Integer overflow in operator new

2007-04-06 Thread Karl Chen

Hi all, apologies if this has been discussed before, but I
couldn't find anything about this issue in gcc mailing list
archives.

Use of operator new (et al) appears to have an integer overflow;
this function:
 
int * allocate_int(size_t n)
{
return new int[n];
}

with gcc-4.1 on IA-32 compiles to:

_Z12allocate_intj:
pushl   %ebp
movl%esp, %ebp
subl$8, %esp
movl8(%ebp), %eax
sall$2, %eax   
movl%eax, (%esp)
call_Znaj
leave
ret

which is equivalent to the compilation of:

int * allocate_int(size_t n)
{
return (int*) operator new[](4 * n);
}

"4 * n", unchecked, is vulnerable to integer overflow.  On IA-32,
"new int[0x4001]" becomes equivalent to "new int[1]".  I've
verified this on gcc-2.95 through 4.1.  For larger objects the
effects are exaggerated; smaller counts are needed to overflow.

This is similar to the calloc integer overflow vulnerability in
glibc, which was fixed back in 2002.  Interestingly, RUS-CERT
2002-08:02 did mention 'operator new', and so did Bugtraq 5398.
http://cert.uni-stuttgart.de/advisories/calloc.php
http://www.securityfocus.com/bid/5398/discuss

See also this 2004 article by Raymond Chen:
http://blogs.msdn.com/oldnewthing/archive/2004/01/29/64389.aspx

Possible fixes might be to abort or to pass ULONG_MAX (0x)
to 'operator new' and let it return NULL or throw bad_alloc.

At least one other compiler already specifically guards against
integer overflow in 'operator new'.

-- 
Karl 2007-04-06 07:30



Re: Integer overflow in operator new

2007-04-06 Thread Karl Chen
> On 2007-04-06 15:35 PDT, J C Pizarro writes:

J> A possible workaround could be it but it's vulnerable if
J> it's defined with -DNDEBUG :

J> int * allocate_int(size_t n) {
J> // it's another integer overflow, a positive can
J> // become to a negative.
J> //n=1073741823 (0x3FFF) => n*4=-4
J> //(0xFFFC) return (int*) operator
J> //new[](-4); !!! it's easy for
J> buffer overflow.
J> assert(0 <= (4 * n));
J> // it's an assert against your integer overflow.
J> assert((4ULL * n) <= ULONG_MAX); return (int*)
J> operator new[](4 * n);
J> }

Good points.  

Regarding negatives, I believe 'operator new' takes a size_t,
which is unsigned, but if it were signed it, the multiplication
would indeed be in danger of creating a negative.

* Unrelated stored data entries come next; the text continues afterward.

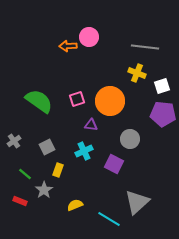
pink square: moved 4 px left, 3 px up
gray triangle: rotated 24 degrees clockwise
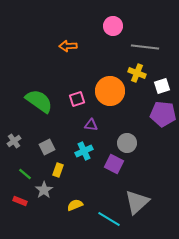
pink circle: moved 24 px right, 11 px up
orange circle: moved 10 px up
gray circle: moved 3 px left, 4 px down
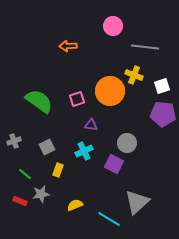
yellow cross: moved 3 px left, 2 px down
gray cross: rotated 16 degrees clockwise
gray star: moved 3 px left, 4 px down; rotated 24 degrees clockwise
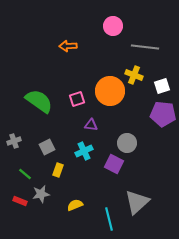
cyan line: rotated 45 degrees clockwise
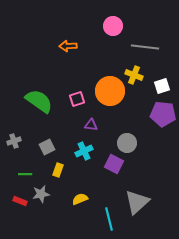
green line: rotated 40 degrees counterclockwise
yellow semicircle: moved 5 px right, 6 px up
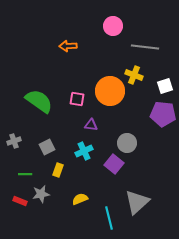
white square: moved 3 px right
pink square: rotated 28 degrees clockwise
purple square: rotated 12 degrees clockwise
cyan line: moved 1 px up
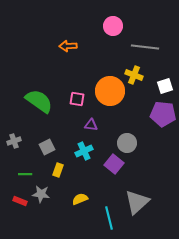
gray star: rotated 18 degrees clockwise
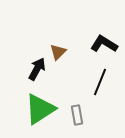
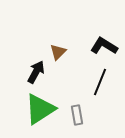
black L-shape: moved 2 px down
black arrow: moved 1 px left, 3 px down
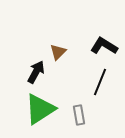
gray rectangle: moved 2 px right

If possible, I would prefer a solution that's built-in to operator
new.  I was thinking it should be implemented when code is
generated, for example using jc/jo/seto on i386.

-- 
Karl 2007-04-06 15:41


Re: Integer overflow in operator new

2007-04-06 Thread Karl Chen
> On 2007-04-06 16:12 PDT, Lawrence Crowl writes:

Lawrence> Asking programmers to write extra code for rare
Lawrence> events, has not been very successful.

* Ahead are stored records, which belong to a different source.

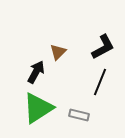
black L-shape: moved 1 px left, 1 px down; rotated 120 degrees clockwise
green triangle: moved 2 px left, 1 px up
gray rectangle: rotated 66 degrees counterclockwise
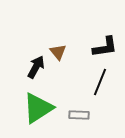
black L-shape: moved 2 px right; rotated 20 degrees clockwise
brown triangle: rotated 24 degrees counterclockwise
black arrow: moved 5 px up
gray rectangle: rotated 12 degrees counterclockwise
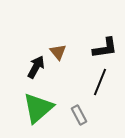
black L-shape: moved 1 px down
green triangle: rotated 8 degrees counterclockwise
gray rectangle: rotated 60 degrees clockwise
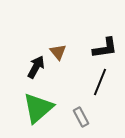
gray rectangle: moved 2 px right, 2 px down
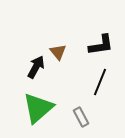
black L-shape: moved 4 px left, 3 px up
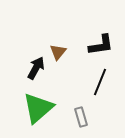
brown triangle: rotated 18 degrees clockwise
black arrow: moved 1 px down
gray rectangle: rotated 12 degrees clockwise
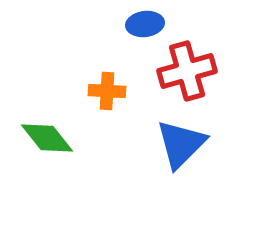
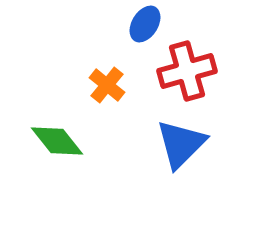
blue ellipse: rotated 51 degrees counterclockwise
orange cross: moved 6 px up; rotated 36 degrees clockwise
green diamond: moved 10 px right, 3 px down
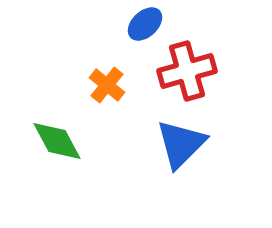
blue ellipse: rotated 15 degrees clockwise
green diamond: rotated 10 degrees clockwise
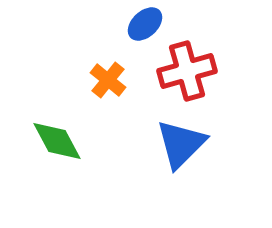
orange cross: moved 1 px right, 5 px up
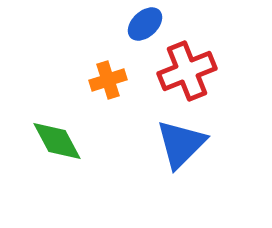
red cross: rotated 6 degrees counterclockwise
orange cross: rotated 33 degrees clockwise
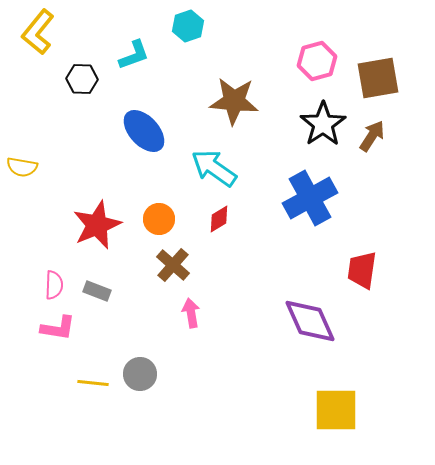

Well put Lawrence, I agree; I didn't expect strong opposition.

I doubt we'd find much code in the wild that checks for integer
overflow before every 'new'.  I'd like to reiterate that the
equivalent calloc issue was treated as a serious vulnerability and
fixed right away.

>From the programmer's point of view, the multiplication isn't
obvious.  For all they know, it's a 'for' loop that iterates per
element, allocating (sizeof object) bytes in each iteration.  So
it's not obvious why a check would even be necessary to a typical
user.

I would also note that all non-char uses of operator new that I
looked at in gcc's C++ headers are lacking integer overflow
checks.

Lawrence> It would be better if the compiler incorporated this
Lawrence> check into operator new, though throwing an
Lawrence> exception rather than asserting.  The compiler
Lawrence> should be able to eliminate many of the
Lawrence> conditionals.

Indeed, recent research has found that even checking for overflow
on *every arithmetic operation* is only a 5% run-time overhead.  A
default check on only 'operator new' invocations is quite cheap -
a single jump-if-overflow instruction that fares well with branch
prediction.  Handling the overflow case can be moved faraway so it
doesn't affect instruction cache performance.

Fixing it in user code at call sites is cumbersome - there's no
way to wrap a macro around 'operator new', no way to do it in
custom 'operator new' since the implicit multiplication has
already occurred by then.  It would have to be an explicitly typed
check at every use of 'operator new'.